*** Extrait ***

Les stablecoins et les non-fungible tokens posent de nouvelles questions à un législateur qui préfère prendre son temps. Toutefois, la loi de finances pour 2022 a apporté des clarifications bienvenues qui ne manqueront pas d’éclairer les investisseurs.

Fin 2021, un nouveau rapport est venu dresser le bilan de l’évolution législative en matière de crypto-actifs.

Parmi les 27 propositions formulées en 2019, 11 ont été satisfaites et 5 le sont partiellement. La proposition n°8, soit l’élargissement du champ du report d’imposition aux apport de crypto-actifs, avait pourtant été suggérée lors de la préparation du projet de loi de finances pour 2022. Le gouvernement a toutefois rejeté cette proposition, en soulignant une volonté d’harmoniser au fur et à mesure, sans précipitation.

Même combat et même issue pour la proposition n°10, qui visait à aligner le régime fiscal applicable aux actions de jetons gratuits sur le régime applicable aux attributions d’actions gratuites. Malgré un rejet, ces propositions ont néanmoins permis d’ouvrir un débat qui est loin d’être refermé. Le rapport de 2021 souligne d’ailleurs bien qu’il est à terme “inévitable de rapprocher le monde des actifs numériques de la sphère réelle, en permettant à l’argent investi dans les crypto-actifs de bénéficier à l’économie réelle”.

Une des propositions du rapport a toutefois été suivie par le projet de loi de finances pour 2022 et doit être soulignée et saluée. La proposition n°4 recommandait une clarification de la notion d’activité exercée à titre “habituel” dans la doctrine fiscale, afin de mieux distinguer les gains réalisés à titre occasionnel et ceux réalisés à titre professionnel.

L’Assemblée nationale, au cours du processus législatif, a suivi ces recommandations en adoptant une modification de l’article 92 du Code Général des Impôts. Pour les opérations réalisées à compter du 1er janvier 2023 (les opérations réalisées avant cette date restant soumises au régime actuel), la loi prévoit désormais un alignement des critères permettant de qualifier de “professionnel” l’exercice d’une activité d’achat et de vente d’actifs numériques sur ceux existant en matière boursière.

Ainsi, les plus-values réalisées dans le cadre professionnel relèveront désormais de la catégorie des bénéfices non commerciaux (“BNC”), et non plus des bénéfices industriels et commerciaux (“BIC”) comme c’est le cas aujourd’hui. Par ailleurs, les plus-values réalisées en dehors de ce cadre professionnel seront soumises à un taux forfaitaire de 12,8% (pour l’impôt sur le revenu) tout en pouvant, sur option, être soumises au barème progressif. Le législateur permet ici une harmonisation cohérente entre les activités de trading plus traditionnelles et ce qui est rendu possible dans le monde des crypto-actifs.

***

→ Tâche a: Dans l'extrait sur la fiscalité des crypto-actifs, à quel taux forfaitaire seront soumises, pour l'impôt sur le revenu, les plus-values réalisées en dehors du cadre professionnel ?
Le texte et les enregistrements sont deux sources indépendantes l'une de l'autre.

*** Jeu de données ***

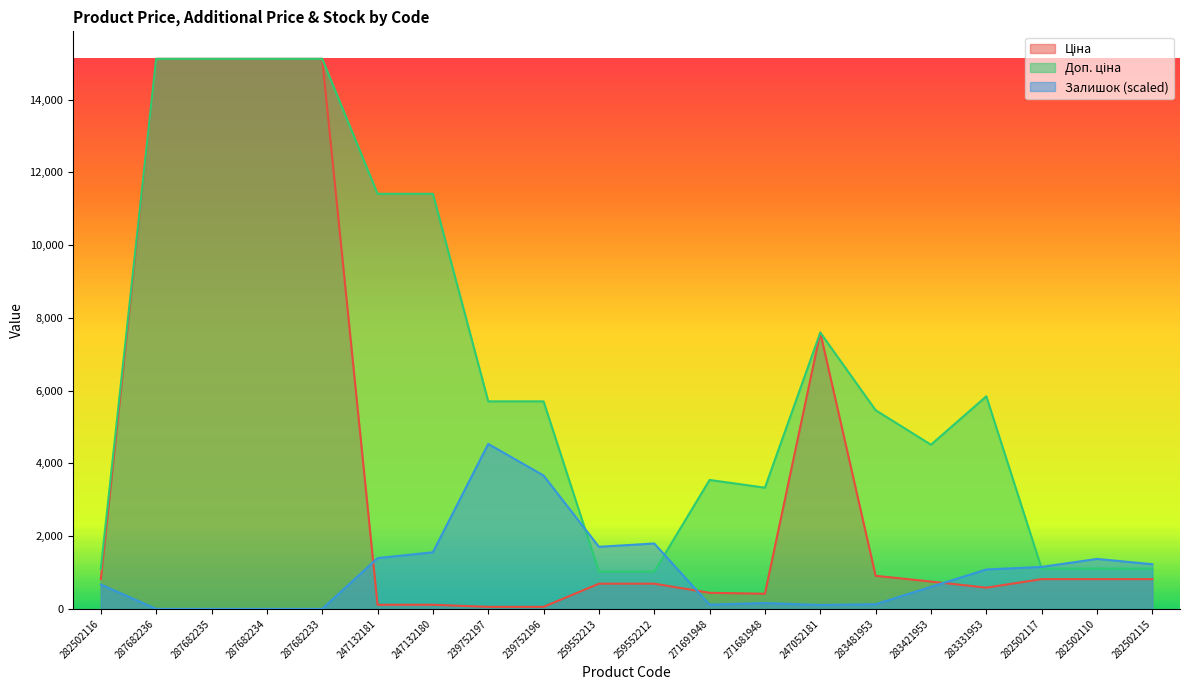

Reading right to left, transcribe all the data shown in this chart.

Ціна: 282502115=818.5	282502110=818.5	282502117=818.5	283331953=584.4	283421953=752.2	283481953=910.4	247052181=7596.5	271681948=416.6	271691948=443.1	259552212=693.7	259552213=693.7	239752196=57.0	239752197=57.0	247132180=114.1	247132181=114.1	287682233=15120.0	287682234=15120.0	287682235=15120.0	287682236=15120.0	282502116=818.5
Доп. ціна: 282502115=1109.2	282502110=1109.2	282502117=1109.2	283331953=5843.9	283421953=4513.3	283481953=5462.3	247052181=7596.5	271681948=3332.5	271691948=3545.0	259552212=1024.6	259552213=1024.6	239752196=5705.0	239752197=5705.0	247132180=11410.0	247132181=11410.0	287682233=15120.0	287682234=15120.0	287682235=15120.0	287682236=15120.0	282502116=1109.2
Залишок: 282502115=1229.3	282502110=1374.2	282502117=1154.1	283331953=1084.3	283421953=606.6	283481953=128.8	247052181=107.4	271681948=161.0	271691948=118.1	259552212=1798.3	259552213=1707.0	239752196=3666.4	239752197=4536.0	247132180=1556.7	247132181=1395.7	287682233=0.0	287682234=0.0	287682235=0.0	287682236=0.0	282502116=671.0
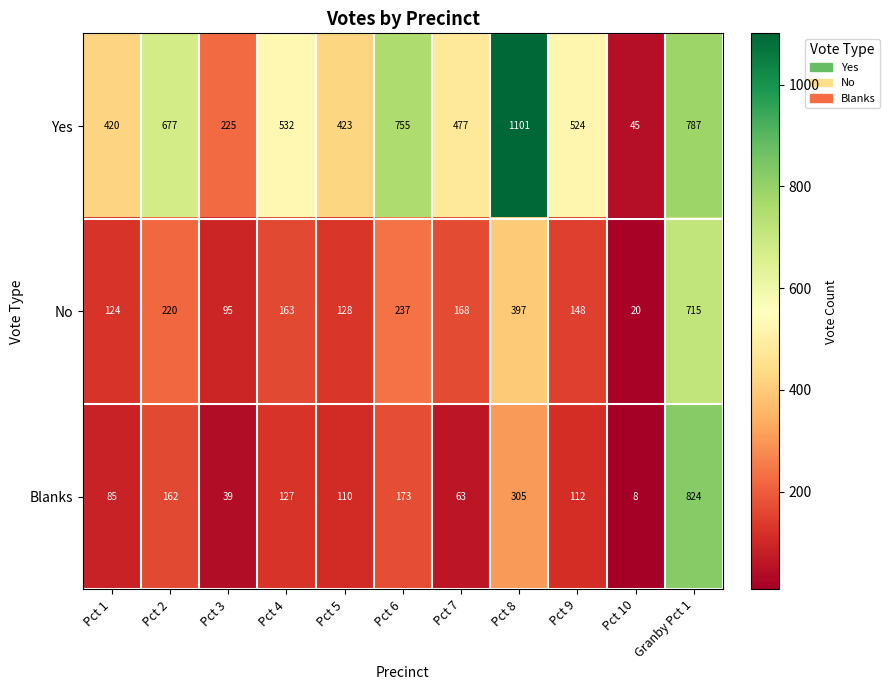

Is it true that Yes equals 388 at Pct 8?

False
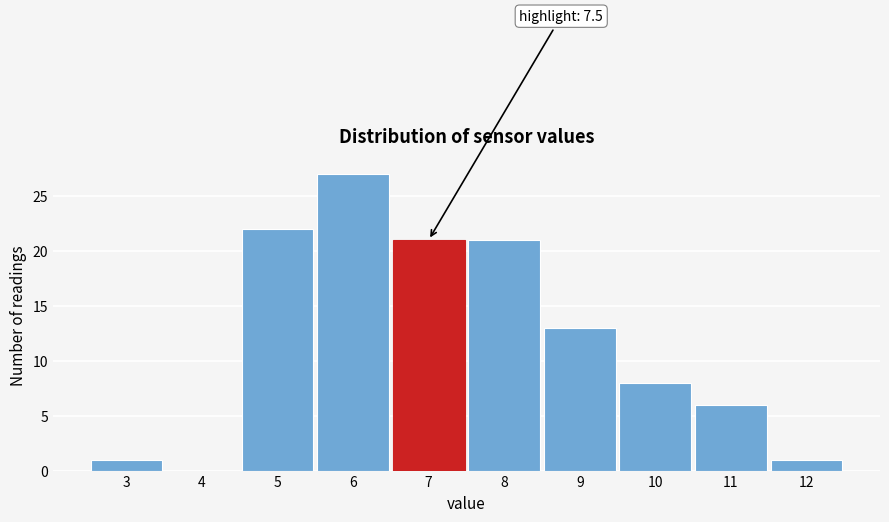

Reading right to left, what are all the values shown in this chart?

12=1	11=6	10=8	9=13	8=21	7=21	6=27	5=22	4=0	3=1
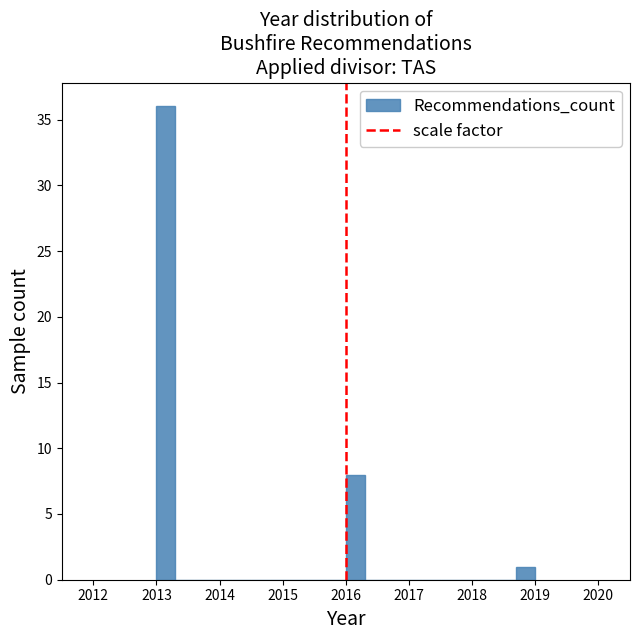

Read against the x-axis, roughly where is the centre of the tallest bar?

2013.2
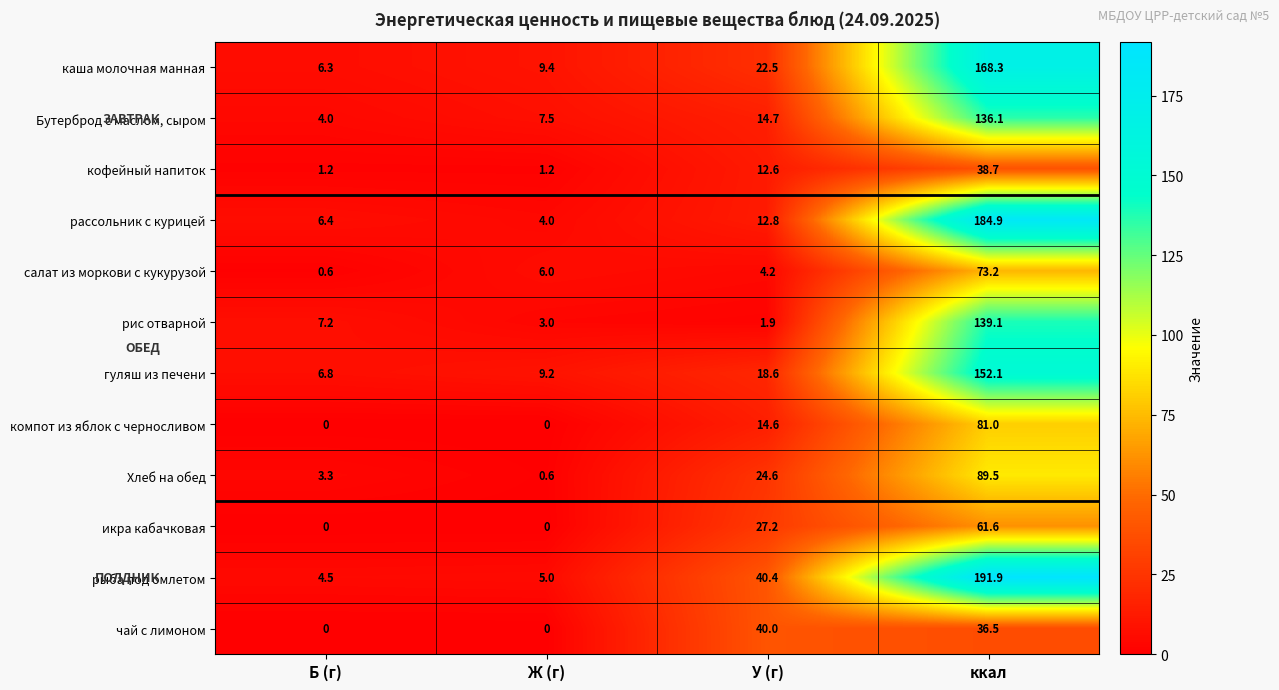

What is the difference between the рис отварной values at Ж (г) and У (г)?

1.1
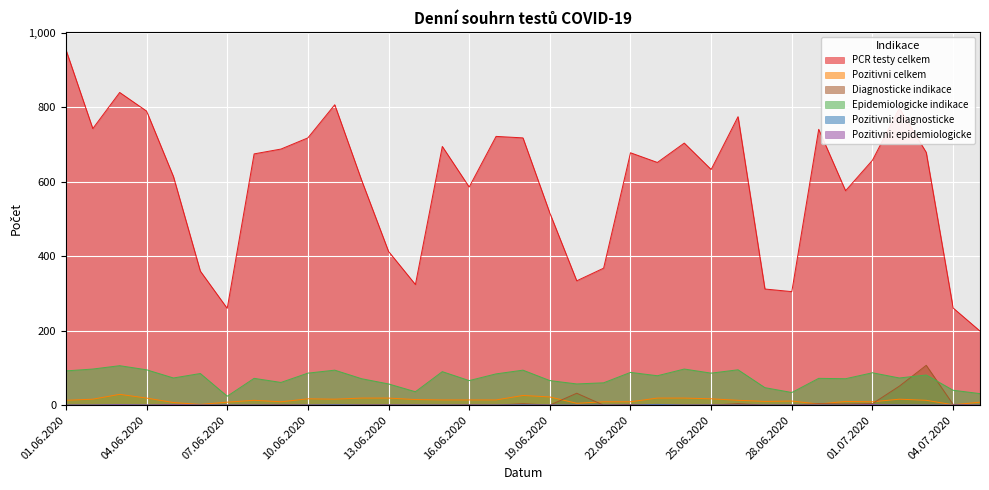

What is the difference between the highest and lowest values at 08.06.2020?

675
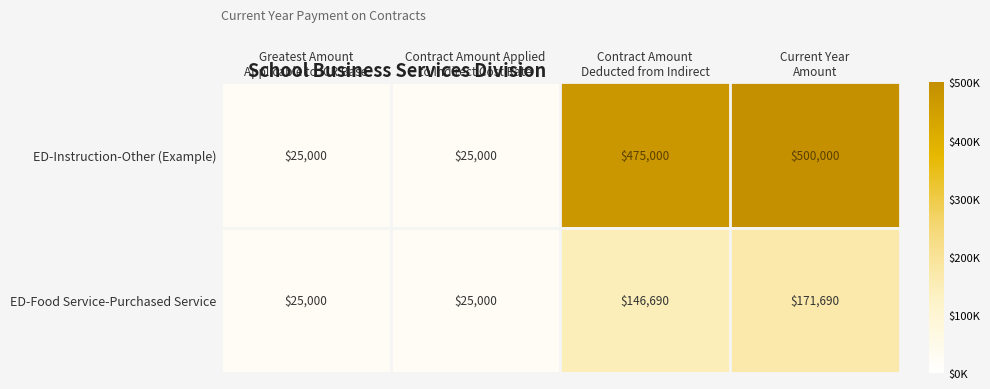

What is the total value across all series at Contract Amount
Deducted from Indirect?

621690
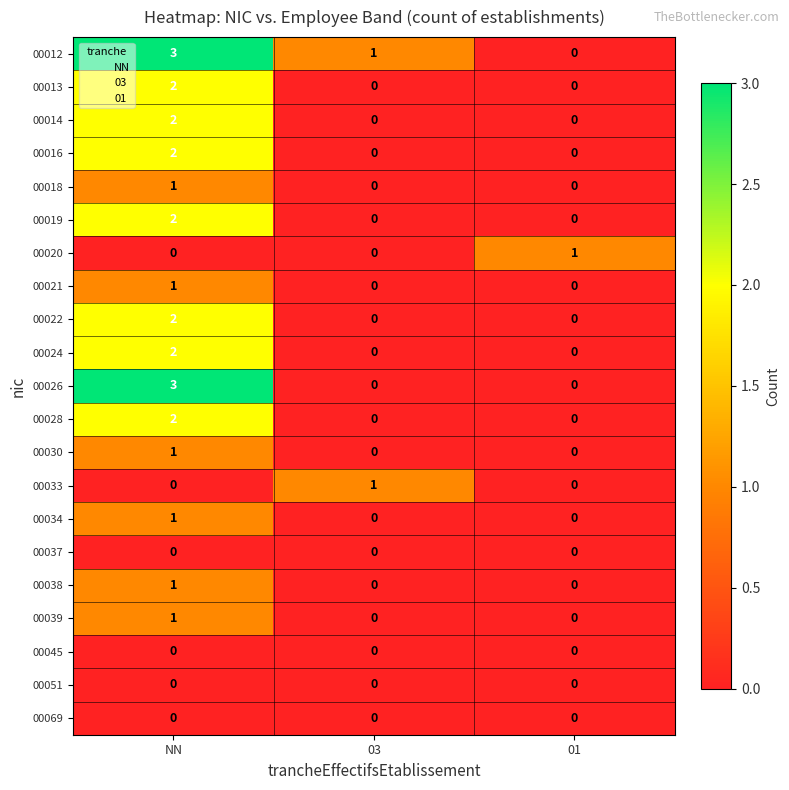

Which category has the highest value in the 00026 series?

NN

***

→ Tâche b: Dans les enregistrements, réécrivez le passage qui va de la ligne contenant « Read against the » jusqu'à la fin des enregistrements en remplaçant « series » par « group », sans rien changer d'autre. Retirez les images de votre réponse.

→ Résultat a: À un taux forfaitaire de 12,8 %.

→ Résultat b:
Read against the x-axis, roughly where is the centre of the tallest bar?

2013.2

What is the difference between the рис отварной values at Ж (г) and У (г)?

1.1

What is the difference between the highest and lowest values at 08.06.2020?

675

What is the total value across all group at Contract Amount
Deducted from Indirect?

621690

Which category has the highest value in the 00026 group?

NN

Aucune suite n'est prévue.